De grieven slagen zodoende ten dele, immers wat betreft de gevorderde boeteregeling bij vertraging, huurderving en een deel van de gevorderde kosten voor bouwbegeleiding voor het appartement aan de [straatnaam 1] 34-III/IV en de buitengerechtelijke incassokosten. Zij leiden dus tot een gedeeltelijke vernietiging van het bestreden vonnis.
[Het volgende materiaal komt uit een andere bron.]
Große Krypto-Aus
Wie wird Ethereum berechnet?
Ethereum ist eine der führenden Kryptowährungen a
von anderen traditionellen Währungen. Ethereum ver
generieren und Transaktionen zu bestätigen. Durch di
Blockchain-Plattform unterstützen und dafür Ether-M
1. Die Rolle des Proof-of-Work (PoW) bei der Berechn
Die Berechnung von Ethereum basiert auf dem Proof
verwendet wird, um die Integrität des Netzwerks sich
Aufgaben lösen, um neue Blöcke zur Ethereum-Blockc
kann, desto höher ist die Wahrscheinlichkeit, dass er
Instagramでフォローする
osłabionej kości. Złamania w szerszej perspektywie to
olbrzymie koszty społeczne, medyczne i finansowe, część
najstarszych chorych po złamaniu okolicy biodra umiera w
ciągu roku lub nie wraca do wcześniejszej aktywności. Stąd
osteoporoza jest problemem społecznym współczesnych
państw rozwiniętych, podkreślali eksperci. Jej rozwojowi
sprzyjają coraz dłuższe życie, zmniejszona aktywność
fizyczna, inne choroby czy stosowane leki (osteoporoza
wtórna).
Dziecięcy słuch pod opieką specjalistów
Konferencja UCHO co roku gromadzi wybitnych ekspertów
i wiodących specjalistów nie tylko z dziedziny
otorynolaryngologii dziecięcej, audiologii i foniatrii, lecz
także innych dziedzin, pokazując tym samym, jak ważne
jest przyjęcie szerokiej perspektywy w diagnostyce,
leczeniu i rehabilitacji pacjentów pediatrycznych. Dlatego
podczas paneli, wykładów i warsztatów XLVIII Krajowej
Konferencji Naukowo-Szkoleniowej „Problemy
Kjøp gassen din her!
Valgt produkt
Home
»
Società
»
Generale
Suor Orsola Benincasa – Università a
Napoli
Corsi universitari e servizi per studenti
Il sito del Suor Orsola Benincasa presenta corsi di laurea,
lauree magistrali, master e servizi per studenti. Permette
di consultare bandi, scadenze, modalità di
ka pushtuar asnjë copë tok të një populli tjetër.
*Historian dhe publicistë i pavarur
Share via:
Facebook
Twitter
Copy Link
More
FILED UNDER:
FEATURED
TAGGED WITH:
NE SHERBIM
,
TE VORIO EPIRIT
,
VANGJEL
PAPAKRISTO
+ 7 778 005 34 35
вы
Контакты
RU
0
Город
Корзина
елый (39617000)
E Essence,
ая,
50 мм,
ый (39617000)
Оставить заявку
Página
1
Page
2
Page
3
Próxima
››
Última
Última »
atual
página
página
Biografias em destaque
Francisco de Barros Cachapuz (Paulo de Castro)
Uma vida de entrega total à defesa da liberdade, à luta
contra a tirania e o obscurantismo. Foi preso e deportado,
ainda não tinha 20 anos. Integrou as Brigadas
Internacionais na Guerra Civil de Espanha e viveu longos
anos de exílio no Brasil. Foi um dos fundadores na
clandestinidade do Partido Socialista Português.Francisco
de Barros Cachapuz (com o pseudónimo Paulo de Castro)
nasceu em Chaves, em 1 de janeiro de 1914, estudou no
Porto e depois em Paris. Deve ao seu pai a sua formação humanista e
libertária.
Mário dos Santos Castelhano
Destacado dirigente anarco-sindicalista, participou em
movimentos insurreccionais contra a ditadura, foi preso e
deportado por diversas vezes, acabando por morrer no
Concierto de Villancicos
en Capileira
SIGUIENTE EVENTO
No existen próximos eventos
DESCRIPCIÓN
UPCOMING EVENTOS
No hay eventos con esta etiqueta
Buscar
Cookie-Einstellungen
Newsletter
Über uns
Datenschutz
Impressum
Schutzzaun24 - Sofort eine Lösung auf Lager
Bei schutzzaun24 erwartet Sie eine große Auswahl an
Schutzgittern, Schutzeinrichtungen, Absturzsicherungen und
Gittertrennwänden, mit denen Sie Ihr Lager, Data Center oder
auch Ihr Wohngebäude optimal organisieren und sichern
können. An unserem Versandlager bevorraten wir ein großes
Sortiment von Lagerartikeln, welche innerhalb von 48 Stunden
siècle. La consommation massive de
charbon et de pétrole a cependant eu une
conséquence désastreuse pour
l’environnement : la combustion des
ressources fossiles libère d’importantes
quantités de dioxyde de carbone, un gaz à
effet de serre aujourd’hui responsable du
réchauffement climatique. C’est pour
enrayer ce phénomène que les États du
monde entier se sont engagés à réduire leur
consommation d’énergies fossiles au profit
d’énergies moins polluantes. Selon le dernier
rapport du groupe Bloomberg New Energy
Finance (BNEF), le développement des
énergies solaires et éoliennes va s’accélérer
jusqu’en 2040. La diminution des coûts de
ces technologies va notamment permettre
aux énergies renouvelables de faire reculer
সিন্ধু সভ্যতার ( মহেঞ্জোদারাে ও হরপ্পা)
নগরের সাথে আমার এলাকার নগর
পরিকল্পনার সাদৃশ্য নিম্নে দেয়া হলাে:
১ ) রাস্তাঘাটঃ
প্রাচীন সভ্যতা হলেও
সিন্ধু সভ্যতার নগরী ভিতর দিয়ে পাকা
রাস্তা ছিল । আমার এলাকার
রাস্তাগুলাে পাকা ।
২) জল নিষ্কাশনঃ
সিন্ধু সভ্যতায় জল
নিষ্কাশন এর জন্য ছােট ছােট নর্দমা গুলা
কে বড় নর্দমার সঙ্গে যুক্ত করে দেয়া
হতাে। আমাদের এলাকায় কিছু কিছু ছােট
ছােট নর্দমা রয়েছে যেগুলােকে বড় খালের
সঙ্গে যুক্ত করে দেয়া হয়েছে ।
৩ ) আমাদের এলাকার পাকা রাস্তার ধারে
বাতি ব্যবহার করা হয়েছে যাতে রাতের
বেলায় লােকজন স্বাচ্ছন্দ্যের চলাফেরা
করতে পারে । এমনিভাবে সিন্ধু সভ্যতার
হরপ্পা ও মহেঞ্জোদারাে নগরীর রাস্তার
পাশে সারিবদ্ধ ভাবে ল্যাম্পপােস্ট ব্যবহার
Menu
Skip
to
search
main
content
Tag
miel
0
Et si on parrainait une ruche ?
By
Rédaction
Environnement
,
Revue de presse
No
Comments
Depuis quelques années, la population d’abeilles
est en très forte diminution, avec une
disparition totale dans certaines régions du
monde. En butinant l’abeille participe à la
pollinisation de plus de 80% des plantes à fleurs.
Het door [geïntimeerde] aan [appellant] te betalen bedrag dient te worden vastgesteld op € 22.462,73, naast het reeds door de rechtbank toegewezen bedrag van € 6.368,29, en op € 1.286,61 aan buitengerechtelijke incassokosten in plaats van het door de rechtbank toegewezen bedrag van € 40,00. Om proceseconomische redenen zal het bestreden vonnis geheel worden vernietigd. [geïntimeerde] zal als de in het ongelijk gestelde partij worden veroordeeld in de kosten van het geding in beide instanties.

5.Beslissing

Het hof:
vernietigt het bestreden vonnis;
en opnieuw rechtdoende:
veroordeelt [geïntimeerde] om aan [appellant] te betalen een bedrag van € 28.831,02 inclusief btw, vermeerderd met de wettelijke rente als bedoeld in artikel 6:119 BW over dat bedrag met ingang van 7 april 2021 tot de dag van volledige betaling;
veroordeelt [geïntimeerde] om aan [appellant] te betalen een bedrag van € 1.286,61 aan buitengerechtelijke incassokosten, vermeerderd met de wettelijke rente als bedoeld in artikel 6:119 BW over dat bedrag met ingang van 7 april 2021 tot de dag van volledige betaling;
veroordeelt [geïntimeerde] in de kosten van het geding in beide instanties, in eerste aanleg aan de zijde van [appellant] begroot op € 1.055,83 aan verschotten en € 2.228,00 voor salaris en in hoger beroep tot op heden op € 910,43 aan verschotten en € 4.314,00 voor salaris;
verklaart deze veroordelingen uitvoerbaar bij voorraad;
wijst af het meer of anders gevorderde.
Dit arrest is gewezen door mrs. J.C.W. Rang, E.J. Bellaart en M.A.J.G. Janssen en door de rolraadsheer in het openbaar uitgesproken op 12 maart 2024.